Bugs happen, but when we had a significant crisis, it was one of us founders that carried the resulting customer conversations.


----------



## CSS_SCC

My point is that I have paid something for a piece of software that needs to work. If that piece of software goes behind my back and refuses to work because the developer does not trust me that I have already paid for the software or is not competent enough to recognize that it will damage his brand, then fine. Most likely I can't request a refund as the software has been bought a long while ago. But I can choose not to sponsor the developer attitude. And to be vocal about it to any prospective customers. Roli has had very nice hardware. Because of their "two weeks call home policy" I would not buy any new hardware or software from them. 8dio/SoundPaint seems to suffer from the same issue. The team at 8dio/SoundPaint has been very active around here promoting their wares. Now, suddenly, their only point of update is Discord. Good luck getting me back as a customer!


----------



## David Cuny

c0nsilience said:


> Software periodically needing to be "online" for authorization/user authentication...


There's an unintended consequence here.

Even though the program wasn't connecting in order to validate the user was authorized to use the software, it _was_ connecting online and trying to authenticate the user for a different purpose.

The unintended consequence of this was that, during an AWS outage, if the user couldn't be authenticated, the application wouldn't allow the user to use the software.

Not the intent, but _functionally_ the same thing. Sure, it was an edge case, and bugs happen.

And this one happened to be a _massive_ bug.

Sending software customers to a Discord server for the fix? __

That's what happens when you have a software developer in charge of fixing things. It only makes sense if you're an IT person.

For the rest of the world? Not so much.


----------



## Pier

Nico5 said:


> not currently - but was for many years - including co-founding a software startup.
> 
> In that latter case, since we served the enterprise market, we even had our software in escrow, so if the company disappeared, our customers could get at not only the working binaries, but also the source code.
> 
> It was a primary requirement to ensure the customer would not suffer, regardless of what happened to us.
> 
> When we branched out into offering our software as a cloud service, we had a spare set of servers on warm standby in a different data center, so even if the primary totally failed, we could get our customers back on the air within an hour.
> 
> So yes, I have some related experience.
> 
> And that experience also makes me wonder why a software developer has been trying to field my questions in the Discord forum, rather than senior company management/owners.

* **DATA SHOWN**:
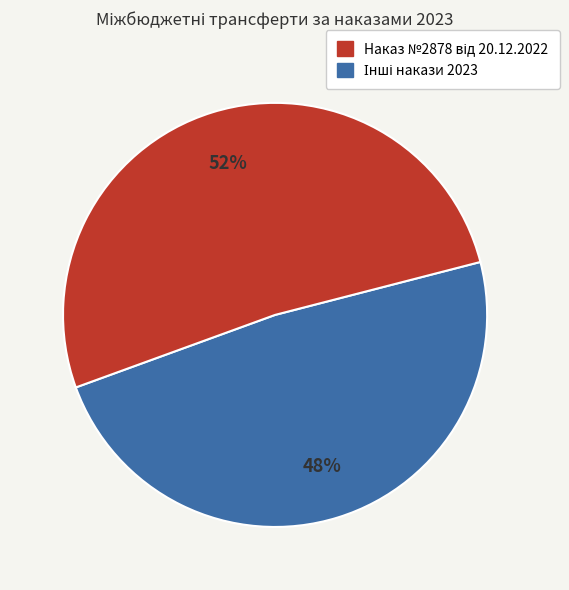

To the nearest percent, what is the average slice percentage?

50%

* **ACTION ITEM**: Please answer from the forum thread: what did the application do during an AWS outage when it couldn't authenticate the user?

* **EXERCISE RESPONSE**: It wouldn't allow the user to use the software.